Two different cost curves live on the same axis. What does it cost to ignore the 2.3% that slips through the threshold — and what does it cost to chase that last 2.3% and close it? Priced, both ways, in a real study.
A melanoma registry followed 9,063 patients across 28 years. 206 of them — exactly 2.27%, the “2.3%” — got a false-negative diagnosis: the melanoma was there, and the first read said it wasn’t. The threshold that decided “this one’s fine, send them home” let them through. Nobody labeled where that threshold sat. This lab is what it cost — on both sides.
● verified from source data Every number below is recomputed from the study’s released patient-level data (Kaplan–Meier survival + the years-of-life-lost model), not from a summary. Where a figure is the paper’s model-adjusted headline rather than a direct recompute, it’s marked ◐ paper GLM.
You’re at 97.7%. You declare victory. You don’t build the protocol for the edge cases; you raise the review threshold; the 2.3% flows through untouched. Here is the same disease, ten years later, split by whether the first read caught it.
● verified — Kaplan–Meier at 120 months reproduces the study exactly. Recurrence-free survival for the missed group is less than half the caught group: 32.9% vs 76.2%.
Now price the miss in time. The cost isn’t spread evenly across the 206. Most were eventually fine; the ones it killed lost decades. Press to tally it.
Averaged over everyone, the miss looks small — about 8 years. That’s the number a dashboard shows. But averages hide the shape: for the patients the miss actually kills, it’s ~23 years each, and the youngest lose the most. The system didn’t fail catastrophically. It failed quietly, at the margin, in the patients nobody was watching.
Flip the axis. Say you decide the 2.3% is unacceptable and you go get it. Now a different law bites: diminishing returns. Getting from 0% to 90% is cheap — you’re clearing gross errors. Getting from 97.7% to 99.9% can cost more than everything before it combined: second-read mandates, AI-assisted review layered over clinical judgment, biopsy-threshold recalibration (which mints its own false-positives and anxiety), regulatory overhead. Drag the target and watch the marginal cost.
Illustrative model — the shape, not the price. Marginal cost rises like 1/(1−p): each fraction of a point past the knee costs disproportionately more than the last. Same curve shows up in Six Sigma manufacturing, aviation safety audits, and hydrologic model calibration.
Put both axes on one chart and it forces a real decision instead of a reflex: we know what it costs to miss the 2.3%. We know what it costs to eliminate it. Where does the system sit right now — and who decided that?
That is the Legibility Problem: the data passed, the structure was misleading, and someone paid for it. It is domain-independent — the transferable skill isn’t reading a dermoscopy image or a flood model, it’s learning to ask where the threshold is, who set it, and what happens to the fraction that falls through. Once you see it in one domain, you can audit any system for it.

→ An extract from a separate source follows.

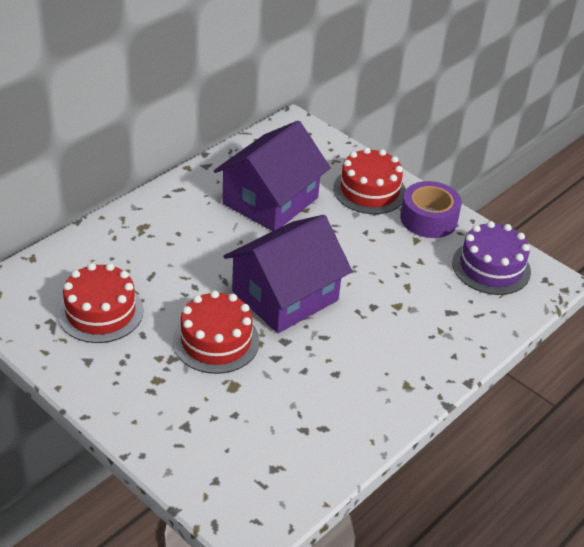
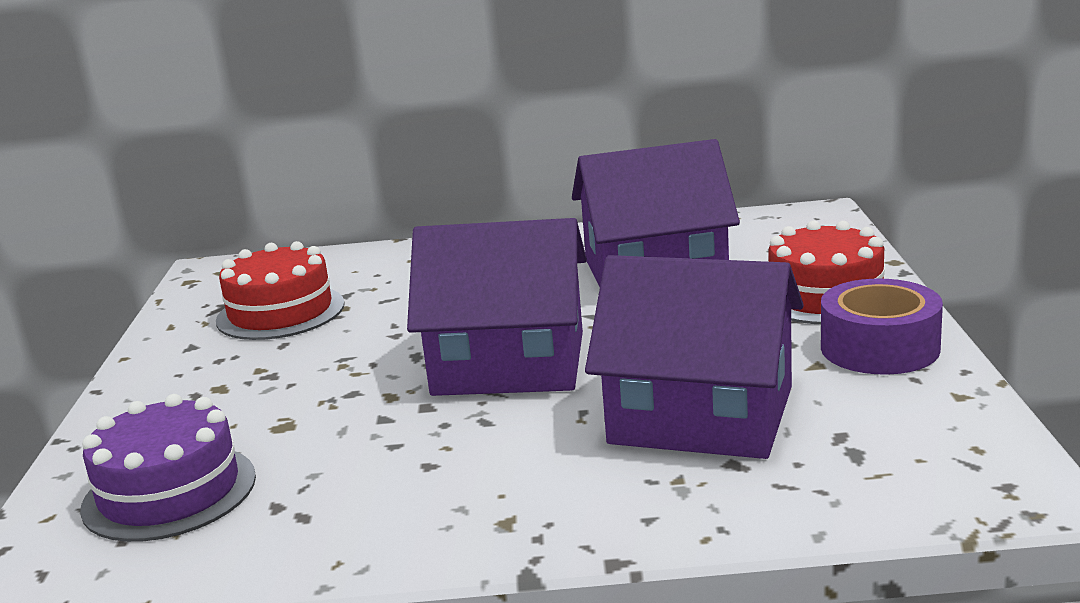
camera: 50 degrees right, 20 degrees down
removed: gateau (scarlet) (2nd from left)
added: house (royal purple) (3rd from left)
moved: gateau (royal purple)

| Domain | The miss | The threshold problem | The cost metric |
|---|---|---|---|
| Medicine this lab | 2.3% false-negative melanoma | diagnostic threshold lets cases slip; nobody labeled where it sat | years of life lost |
| Hydrology Lester’s Lab | flood-map discrepancy at the margin | algorithm flags auto-closed, human-review bar raised | property, lives at risk |
| Catalysis on the Docket | a mechanism claim vs. the evidence for it | where does “proven” sit, and did the validation reach it? | credibility, wasted research |
The catalysis exhibit is parked on ⏳ The Docket — the holding room, now built, where a case waits before it’s sorted into Sledgehammer, Caliper, or dismissed. Its first exhibit, The Knot That Waits, is already up. The catalysis paper may turn out to be the “did-it-right” contrast rather than another miss — it gets read before it graduates.